[Stored data]
************
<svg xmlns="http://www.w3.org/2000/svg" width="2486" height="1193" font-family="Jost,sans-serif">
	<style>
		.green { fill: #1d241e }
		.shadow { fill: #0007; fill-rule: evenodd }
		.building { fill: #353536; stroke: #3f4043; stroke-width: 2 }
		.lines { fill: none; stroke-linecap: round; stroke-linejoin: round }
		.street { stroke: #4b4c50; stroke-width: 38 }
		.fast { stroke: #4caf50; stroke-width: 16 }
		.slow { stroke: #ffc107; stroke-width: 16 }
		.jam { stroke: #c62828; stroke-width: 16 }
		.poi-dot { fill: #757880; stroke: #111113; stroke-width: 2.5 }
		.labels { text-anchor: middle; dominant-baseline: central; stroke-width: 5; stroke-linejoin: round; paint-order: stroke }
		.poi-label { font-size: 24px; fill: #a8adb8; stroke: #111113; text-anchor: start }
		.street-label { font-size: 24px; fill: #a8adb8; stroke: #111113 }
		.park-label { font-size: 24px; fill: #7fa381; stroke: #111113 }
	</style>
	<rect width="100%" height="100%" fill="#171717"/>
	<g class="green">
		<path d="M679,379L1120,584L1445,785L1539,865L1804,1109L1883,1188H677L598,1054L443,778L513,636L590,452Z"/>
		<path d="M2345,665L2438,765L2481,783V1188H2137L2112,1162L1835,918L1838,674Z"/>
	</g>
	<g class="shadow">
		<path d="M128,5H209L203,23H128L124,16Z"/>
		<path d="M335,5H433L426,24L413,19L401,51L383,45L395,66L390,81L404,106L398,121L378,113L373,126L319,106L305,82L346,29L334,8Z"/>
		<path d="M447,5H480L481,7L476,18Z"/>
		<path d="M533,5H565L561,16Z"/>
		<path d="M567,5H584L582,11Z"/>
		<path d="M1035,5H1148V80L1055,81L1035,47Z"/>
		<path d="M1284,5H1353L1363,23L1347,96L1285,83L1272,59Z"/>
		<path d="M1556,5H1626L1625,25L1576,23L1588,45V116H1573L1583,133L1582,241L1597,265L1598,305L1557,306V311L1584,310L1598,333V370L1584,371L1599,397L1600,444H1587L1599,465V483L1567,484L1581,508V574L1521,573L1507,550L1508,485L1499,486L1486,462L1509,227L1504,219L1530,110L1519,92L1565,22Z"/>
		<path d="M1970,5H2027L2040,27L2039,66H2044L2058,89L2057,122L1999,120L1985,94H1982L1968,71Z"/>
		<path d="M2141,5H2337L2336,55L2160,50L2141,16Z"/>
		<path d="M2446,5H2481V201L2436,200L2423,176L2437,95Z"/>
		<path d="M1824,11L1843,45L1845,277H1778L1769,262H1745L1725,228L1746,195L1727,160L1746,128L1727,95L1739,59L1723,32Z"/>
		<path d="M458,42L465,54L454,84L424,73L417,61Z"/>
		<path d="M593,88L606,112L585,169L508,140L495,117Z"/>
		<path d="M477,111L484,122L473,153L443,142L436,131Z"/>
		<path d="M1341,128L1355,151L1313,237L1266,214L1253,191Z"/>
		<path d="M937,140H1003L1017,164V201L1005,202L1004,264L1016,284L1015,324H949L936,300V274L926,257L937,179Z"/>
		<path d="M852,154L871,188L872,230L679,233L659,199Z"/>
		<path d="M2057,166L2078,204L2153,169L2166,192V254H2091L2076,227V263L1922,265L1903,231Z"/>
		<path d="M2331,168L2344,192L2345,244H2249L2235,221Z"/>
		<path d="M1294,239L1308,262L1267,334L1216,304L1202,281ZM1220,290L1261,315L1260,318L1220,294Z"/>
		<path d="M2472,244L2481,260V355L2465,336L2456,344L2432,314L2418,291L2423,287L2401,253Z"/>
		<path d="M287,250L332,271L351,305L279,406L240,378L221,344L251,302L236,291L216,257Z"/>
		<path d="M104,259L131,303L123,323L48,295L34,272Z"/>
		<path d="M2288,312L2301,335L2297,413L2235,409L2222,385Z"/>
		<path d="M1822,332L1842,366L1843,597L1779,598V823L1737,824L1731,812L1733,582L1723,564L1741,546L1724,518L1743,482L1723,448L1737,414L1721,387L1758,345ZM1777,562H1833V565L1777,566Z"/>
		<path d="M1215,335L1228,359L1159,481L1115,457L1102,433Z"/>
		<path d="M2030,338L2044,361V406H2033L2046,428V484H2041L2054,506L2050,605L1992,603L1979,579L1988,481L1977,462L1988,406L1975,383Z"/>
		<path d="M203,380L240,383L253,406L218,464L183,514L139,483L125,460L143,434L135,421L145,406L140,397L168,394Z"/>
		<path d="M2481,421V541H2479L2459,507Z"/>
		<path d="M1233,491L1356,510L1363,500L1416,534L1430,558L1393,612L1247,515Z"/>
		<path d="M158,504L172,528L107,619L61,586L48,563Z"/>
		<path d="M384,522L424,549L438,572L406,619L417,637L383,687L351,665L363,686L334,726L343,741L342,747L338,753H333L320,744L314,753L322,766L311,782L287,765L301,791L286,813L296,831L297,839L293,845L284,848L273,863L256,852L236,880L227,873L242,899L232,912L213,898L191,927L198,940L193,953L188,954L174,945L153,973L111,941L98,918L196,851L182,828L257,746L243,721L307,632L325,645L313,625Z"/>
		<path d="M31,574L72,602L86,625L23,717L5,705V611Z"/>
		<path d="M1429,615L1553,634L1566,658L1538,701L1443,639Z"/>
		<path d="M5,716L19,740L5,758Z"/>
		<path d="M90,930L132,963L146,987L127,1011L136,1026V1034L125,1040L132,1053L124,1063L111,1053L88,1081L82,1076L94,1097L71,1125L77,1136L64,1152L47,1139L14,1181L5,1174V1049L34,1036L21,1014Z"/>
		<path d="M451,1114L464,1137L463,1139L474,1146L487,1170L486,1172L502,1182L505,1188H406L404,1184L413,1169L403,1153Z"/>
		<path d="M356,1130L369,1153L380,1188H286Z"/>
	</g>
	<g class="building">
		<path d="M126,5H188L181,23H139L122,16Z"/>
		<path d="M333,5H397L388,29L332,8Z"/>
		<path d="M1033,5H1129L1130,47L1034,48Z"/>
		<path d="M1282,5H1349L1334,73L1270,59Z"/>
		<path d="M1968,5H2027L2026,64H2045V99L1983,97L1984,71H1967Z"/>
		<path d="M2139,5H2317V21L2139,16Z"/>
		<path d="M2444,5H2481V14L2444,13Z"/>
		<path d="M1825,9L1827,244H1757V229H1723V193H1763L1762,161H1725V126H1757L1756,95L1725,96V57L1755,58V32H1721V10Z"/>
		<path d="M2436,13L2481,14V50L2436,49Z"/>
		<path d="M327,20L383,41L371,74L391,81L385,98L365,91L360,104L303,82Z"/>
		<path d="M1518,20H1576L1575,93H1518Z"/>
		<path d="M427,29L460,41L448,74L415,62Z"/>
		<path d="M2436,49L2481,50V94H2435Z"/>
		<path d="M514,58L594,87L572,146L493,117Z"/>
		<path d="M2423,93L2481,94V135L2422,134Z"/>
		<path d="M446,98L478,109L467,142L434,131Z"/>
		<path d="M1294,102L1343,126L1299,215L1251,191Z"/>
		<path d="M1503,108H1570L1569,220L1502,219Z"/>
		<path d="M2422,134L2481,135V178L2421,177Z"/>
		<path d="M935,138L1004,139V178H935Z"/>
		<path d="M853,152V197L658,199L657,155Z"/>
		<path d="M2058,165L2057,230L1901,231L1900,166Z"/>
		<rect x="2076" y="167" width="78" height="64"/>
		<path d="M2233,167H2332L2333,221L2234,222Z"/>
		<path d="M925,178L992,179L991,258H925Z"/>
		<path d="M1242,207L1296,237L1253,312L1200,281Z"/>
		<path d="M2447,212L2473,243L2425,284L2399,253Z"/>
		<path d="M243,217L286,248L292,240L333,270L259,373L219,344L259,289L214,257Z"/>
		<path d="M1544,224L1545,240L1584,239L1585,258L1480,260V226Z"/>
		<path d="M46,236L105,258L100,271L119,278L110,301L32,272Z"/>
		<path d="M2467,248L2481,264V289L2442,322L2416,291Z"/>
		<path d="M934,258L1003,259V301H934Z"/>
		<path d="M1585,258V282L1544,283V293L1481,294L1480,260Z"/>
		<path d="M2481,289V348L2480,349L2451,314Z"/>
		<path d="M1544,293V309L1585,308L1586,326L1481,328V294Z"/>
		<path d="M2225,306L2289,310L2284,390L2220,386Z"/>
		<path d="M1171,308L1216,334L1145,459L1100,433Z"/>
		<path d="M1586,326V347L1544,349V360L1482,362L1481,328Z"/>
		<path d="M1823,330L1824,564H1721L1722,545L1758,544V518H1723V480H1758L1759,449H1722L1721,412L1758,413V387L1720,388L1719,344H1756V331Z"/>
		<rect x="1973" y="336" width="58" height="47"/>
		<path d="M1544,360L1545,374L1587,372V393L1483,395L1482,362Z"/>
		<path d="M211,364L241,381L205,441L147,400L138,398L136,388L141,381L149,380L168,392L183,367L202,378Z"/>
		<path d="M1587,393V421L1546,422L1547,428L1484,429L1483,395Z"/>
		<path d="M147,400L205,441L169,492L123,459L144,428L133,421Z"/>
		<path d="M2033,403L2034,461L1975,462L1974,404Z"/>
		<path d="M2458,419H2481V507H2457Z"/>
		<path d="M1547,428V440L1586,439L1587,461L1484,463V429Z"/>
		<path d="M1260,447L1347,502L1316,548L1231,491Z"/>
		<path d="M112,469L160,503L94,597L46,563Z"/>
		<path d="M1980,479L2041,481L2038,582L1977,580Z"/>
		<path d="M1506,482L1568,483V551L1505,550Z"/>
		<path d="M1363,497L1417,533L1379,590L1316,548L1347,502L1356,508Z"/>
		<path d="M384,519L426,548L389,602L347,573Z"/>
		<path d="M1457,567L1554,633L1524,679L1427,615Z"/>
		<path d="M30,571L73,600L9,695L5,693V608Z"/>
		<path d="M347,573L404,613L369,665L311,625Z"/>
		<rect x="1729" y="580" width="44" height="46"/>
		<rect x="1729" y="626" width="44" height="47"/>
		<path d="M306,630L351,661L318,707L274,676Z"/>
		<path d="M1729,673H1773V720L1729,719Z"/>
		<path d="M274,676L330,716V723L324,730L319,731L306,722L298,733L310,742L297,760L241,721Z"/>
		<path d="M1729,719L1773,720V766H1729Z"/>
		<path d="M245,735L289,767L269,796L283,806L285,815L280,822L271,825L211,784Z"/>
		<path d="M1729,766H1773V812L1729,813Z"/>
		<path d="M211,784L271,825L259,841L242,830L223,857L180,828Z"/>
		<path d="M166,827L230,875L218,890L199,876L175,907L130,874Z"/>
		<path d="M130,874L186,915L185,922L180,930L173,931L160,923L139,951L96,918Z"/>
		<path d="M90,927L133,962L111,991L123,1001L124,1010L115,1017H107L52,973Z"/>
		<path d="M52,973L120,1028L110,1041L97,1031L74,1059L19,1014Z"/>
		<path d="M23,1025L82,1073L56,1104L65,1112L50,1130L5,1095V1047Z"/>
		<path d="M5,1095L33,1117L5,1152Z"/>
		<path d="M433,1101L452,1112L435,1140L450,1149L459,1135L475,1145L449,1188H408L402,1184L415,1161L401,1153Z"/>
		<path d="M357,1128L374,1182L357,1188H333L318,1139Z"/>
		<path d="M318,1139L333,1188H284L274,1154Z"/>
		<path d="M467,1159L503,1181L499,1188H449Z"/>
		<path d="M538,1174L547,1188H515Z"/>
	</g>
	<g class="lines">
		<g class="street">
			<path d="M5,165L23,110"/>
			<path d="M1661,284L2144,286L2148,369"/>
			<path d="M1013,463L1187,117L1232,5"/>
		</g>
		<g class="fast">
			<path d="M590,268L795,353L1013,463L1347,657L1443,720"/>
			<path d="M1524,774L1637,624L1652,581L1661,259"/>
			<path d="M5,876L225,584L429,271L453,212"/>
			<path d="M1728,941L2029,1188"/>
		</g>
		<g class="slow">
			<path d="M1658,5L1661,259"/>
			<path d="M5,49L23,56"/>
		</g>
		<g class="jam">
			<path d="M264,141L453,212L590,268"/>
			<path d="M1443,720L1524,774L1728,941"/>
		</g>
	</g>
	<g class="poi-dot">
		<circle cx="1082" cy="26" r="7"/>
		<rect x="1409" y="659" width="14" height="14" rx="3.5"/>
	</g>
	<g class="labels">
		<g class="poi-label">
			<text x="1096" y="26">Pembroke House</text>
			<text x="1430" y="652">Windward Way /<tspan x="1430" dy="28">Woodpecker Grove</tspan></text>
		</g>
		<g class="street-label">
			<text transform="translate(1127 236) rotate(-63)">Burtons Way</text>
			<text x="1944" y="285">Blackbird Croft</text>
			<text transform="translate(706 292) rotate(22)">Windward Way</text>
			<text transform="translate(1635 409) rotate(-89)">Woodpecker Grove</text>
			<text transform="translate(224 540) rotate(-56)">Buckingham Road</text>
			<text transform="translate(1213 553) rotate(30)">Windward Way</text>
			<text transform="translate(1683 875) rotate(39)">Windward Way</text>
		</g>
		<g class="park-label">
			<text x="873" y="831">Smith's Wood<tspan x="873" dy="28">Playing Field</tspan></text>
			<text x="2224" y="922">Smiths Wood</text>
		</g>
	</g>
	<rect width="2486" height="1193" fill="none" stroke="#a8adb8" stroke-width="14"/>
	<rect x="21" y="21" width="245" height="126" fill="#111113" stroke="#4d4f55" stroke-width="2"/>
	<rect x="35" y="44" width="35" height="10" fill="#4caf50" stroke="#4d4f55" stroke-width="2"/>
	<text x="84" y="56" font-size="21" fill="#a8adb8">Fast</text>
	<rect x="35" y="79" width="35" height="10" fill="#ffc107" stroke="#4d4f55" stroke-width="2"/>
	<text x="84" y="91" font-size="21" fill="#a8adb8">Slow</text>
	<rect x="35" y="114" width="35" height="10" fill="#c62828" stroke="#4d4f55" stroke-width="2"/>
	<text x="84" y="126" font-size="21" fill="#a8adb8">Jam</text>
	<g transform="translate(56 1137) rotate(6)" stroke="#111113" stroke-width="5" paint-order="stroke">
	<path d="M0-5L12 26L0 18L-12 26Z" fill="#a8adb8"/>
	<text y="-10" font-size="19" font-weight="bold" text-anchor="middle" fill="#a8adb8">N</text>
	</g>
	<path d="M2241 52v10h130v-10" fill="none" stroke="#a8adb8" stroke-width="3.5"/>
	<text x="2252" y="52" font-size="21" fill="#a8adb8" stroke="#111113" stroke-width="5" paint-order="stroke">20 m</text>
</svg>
************
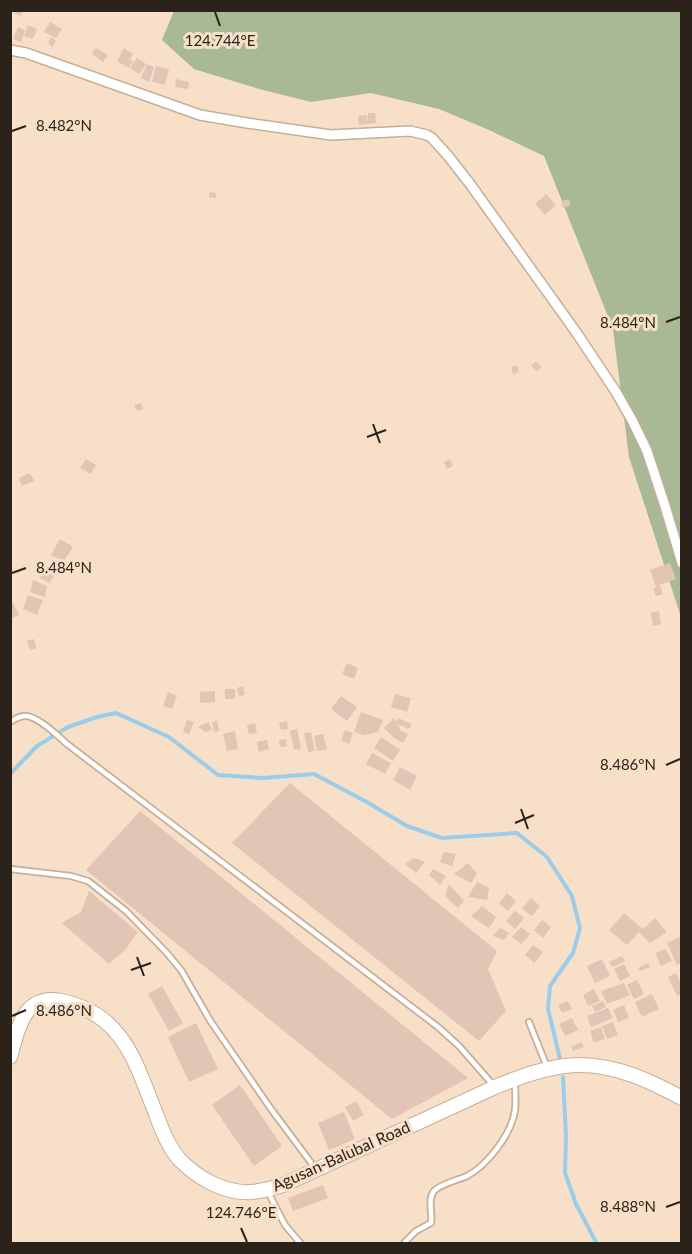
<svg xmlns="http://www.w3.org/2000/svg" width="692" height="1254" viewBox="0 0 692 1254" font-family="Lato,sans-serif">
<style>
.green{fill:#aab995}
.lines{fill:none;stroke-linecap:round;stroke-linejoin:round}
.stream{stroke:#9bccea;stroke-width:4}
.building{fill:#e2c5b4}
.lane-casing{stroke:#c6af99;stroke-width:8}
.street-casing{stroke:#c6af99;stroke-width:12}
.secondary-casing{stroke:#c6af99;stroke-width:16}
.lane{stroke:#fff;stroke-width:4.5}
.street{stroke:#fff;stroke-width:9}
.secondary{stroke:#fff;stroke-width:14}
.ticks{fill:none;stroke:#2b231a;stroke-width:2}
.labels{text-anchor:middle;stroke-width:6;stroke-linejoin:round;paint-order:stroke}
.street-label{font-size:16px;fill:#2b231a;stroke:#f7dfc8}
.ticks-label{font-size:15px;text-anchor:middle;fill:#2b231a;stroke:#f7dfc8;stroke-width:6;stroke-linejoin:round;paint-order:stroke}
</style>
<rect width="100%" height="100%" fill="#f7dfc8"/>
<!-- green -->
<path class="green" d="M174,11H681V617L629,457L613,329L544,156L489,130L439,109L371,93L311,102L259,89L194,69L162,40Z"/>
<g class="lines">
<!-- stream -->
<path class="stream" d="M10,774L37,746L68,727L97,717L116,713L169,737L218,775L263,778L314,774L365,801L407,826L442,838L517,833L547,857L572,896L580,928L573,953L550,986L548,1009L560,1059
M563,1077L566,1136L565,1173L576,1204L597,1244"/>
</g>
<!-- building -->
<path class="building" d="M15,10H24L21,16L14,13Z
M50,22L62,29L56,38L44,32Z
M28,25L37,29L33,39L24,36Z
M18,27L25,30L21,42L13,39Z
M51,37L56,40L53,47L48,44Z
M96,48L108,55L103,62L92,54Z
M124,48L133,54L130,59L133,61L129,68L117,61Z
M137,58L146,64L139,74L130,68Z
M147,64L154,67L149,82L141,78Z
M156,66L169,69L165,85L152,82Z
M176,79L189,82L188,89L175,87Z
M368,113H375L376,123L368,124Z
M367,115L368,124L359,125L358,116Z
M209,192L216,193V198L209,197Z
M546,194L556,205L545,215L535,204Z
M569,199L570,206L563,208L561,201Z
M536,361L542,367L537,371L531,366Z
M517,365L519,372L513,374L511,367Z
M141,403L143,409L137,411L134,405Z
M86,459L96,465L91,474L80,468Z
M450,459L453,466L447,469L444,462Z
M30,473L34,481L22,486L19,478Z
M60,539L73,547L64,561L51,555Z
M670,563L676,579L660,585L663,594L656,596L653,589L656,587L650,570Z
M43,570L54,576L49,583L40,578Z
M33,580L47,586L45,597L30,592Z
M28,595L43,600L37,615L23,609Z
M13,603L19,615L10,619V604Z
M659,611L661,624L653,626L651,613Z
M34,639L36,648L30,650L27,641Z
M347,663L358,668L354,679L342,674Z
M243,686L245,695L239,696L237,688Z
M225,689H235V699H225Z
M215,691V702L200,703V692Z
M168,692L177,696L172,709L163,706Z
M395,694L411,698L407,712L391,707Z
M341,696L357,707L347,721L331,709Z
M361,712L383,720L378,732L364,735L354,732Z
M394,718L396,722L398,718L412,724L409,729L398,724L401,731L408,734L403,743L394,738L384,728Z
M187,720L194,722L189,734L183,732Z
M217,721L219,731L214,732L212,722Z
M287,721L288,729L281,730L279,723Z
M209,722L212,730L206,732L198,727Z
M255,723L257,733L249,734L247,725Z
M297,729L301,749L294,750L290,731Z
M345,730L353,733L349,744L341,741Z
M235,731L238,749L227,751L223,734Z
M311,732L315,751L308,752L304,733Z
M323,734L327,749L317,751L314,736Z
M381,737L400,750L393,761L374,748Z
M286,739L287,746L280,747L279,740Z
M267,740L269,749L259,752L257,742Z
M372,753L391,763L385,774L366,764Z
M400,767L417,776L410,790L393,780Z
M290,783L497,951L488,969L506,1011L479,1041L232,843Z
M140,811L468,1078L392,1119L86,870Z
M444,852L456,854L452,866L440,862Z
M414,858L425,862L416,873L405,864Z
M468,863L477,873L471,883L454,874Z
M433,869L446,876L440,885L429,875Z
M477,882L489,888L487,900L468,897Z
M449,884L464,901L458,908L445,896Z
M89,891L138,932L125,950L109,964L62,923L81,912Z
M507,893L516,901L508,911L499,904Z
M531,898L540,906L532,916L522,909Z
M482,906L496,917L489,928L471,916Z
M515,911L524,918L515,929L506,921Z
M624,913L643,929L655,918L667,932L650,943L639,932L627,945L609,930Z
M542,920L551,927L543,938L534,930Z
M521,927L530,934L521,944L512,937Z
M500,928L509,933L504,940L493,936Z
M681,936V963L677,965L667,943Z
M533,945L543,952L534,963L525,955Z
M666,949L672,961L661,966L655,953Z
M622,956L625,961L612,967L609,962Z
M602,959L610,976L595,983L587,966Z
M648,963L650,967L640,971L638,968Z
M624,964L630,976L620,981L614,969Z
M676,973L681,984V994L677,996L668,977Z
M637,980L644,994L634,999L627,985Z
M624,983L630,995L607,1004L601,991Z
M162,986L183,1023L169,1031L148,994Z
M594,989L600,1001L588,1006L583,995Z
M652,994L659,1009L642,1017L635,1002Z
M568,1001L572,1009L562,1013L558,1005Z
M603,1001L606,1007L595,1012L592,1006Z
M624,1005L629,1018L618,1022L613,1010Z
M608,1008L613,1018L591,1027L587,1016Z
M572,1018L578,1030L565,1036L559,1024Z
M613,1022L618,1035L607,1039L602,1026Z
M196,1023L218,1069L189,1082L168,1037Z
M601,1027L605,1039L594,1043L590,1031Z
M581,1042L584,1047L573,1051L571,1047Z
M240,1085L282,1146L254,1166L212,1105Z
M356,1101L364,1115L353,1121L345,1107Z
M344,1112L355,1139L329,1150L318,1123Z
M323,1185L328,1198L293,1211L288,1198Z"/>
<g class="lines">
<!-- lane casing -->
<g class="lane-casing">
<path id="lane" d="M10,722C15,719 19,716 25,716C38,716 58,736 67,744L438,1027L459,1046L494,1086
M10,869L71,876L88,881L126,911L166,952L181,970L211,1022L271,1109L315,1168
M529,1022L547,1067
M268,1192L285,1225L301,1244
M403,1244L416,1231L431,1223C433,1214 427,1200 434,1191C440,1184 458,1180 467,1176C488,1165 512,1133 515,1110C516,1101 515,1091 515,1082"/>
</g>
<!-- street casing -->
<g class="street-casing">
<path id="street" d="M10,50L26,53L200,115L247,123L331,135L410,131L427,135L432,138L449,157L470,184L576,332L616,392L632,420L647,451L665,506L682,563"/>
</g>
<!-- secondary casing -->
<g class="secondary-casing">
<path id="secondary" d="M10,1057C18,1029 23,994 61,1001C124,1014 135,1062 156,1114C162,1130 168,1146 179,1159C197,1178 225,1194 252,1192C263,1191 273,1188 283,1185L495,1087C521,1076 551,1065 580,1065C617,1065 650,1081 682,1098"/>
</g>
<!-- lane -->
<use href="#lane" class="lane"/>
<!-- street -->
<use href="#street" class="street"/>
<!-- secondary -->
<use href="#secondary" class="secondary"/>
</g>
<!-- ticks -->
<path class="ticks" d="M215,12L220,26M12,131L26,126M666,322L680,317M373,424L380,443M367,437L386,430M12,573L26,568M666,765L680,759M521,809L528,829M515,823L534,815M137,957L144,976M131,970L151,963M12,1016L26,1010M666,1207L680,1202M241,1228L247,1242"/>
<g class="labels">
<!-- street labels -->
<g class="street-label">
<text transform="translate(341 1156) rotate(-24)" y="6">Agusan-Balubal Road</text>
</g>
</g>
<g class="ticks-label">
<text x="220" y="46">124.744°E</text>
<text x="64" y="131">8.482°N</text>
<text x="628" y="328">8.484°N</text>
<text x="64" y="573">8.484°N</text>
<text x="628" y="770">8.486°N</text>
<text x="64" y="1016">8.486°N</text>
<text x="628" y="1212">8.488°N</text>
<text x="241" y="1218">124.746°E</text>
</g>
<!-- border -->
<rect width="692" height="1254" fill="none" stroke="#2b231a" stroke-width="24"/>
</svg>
************
### [TASK BRIEF]
Count how many lines of the entries contain the word "xmlns"; only the number should appear in the reply.

### [RESPONSE FOR THIS EXERCISE]
2